Mama and Grandma hover around me, bringing me trays of food and encouraging me to eat. I try, but everything is absent of taste. I force myself to take exactly three bites of everything to keep them happy. They don’t ask me about anything that’s happened to me. They don’t bring up the awful events of my last night in the house before I ran off with Diane. Every question is about something superficial. Is it too cold? Is it too hot? Am I hungry? Am I sleepy? Every comment is about something unimportant. It’s going to rain today. The Carters got a new Chevrolet. I can’t remember where I put my coat.

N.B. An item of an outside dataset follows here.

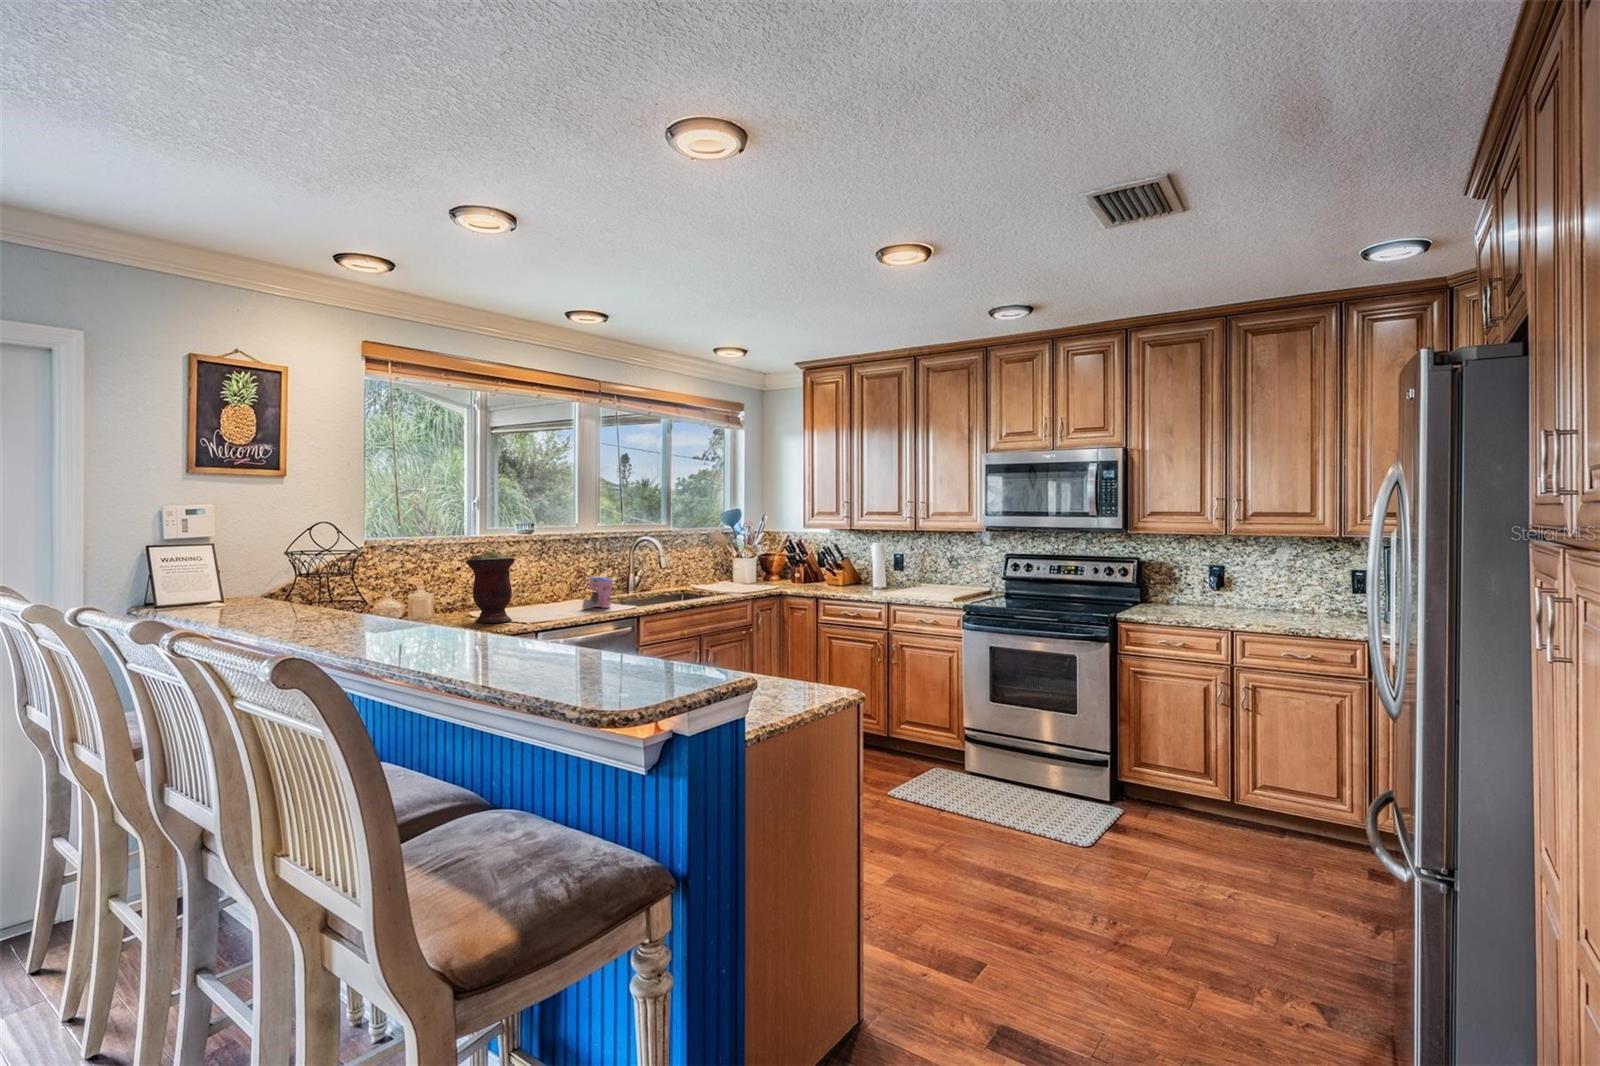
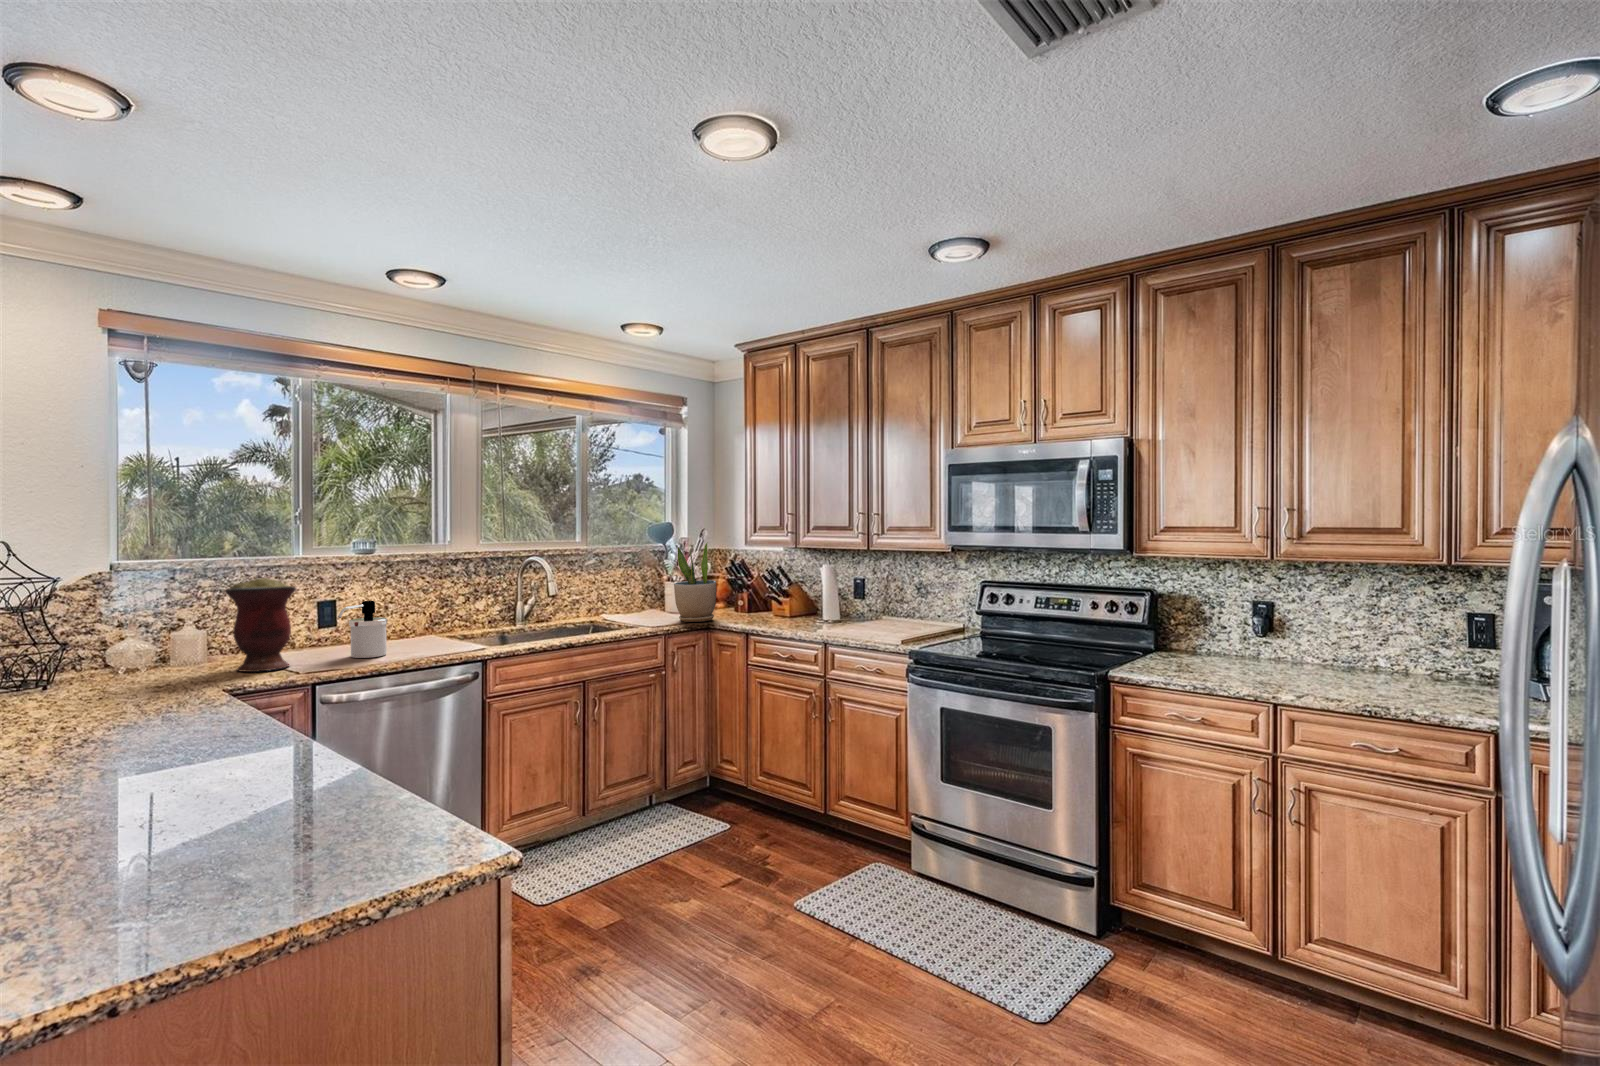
potted plant: none [751,524,785,591] -> present [674,543,716,622]
soap dispenser: none [541,570,569,615] -> present [338,601,388,658]
coffee maker: present [582,577,613,609] -> none [414,608,466,650]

Even though the doctors at the hospital said I could get back to ‘a normal routine’, Mama and Grandma almost seem happy to have me tucked away in bed, easy to find and keep track of. Several days pass and I don’t go to school, I don’t do chores, I don’t do anything. And I like it fine, too. It’s almost like the hospital. I can just be a body, numb and quiet. The most I venture anywhere is out to the den, where I watch television nonstop, not laughing at anything funny and not crying at anything sad. Just watching. From Get the Message to Search for Tomorrow to The Match Game, I let the buzzy, fuzzy images wash over me. White noise. Once I stay up so late Mama finds me watching the test pattern, staring at it like it’s any other television program.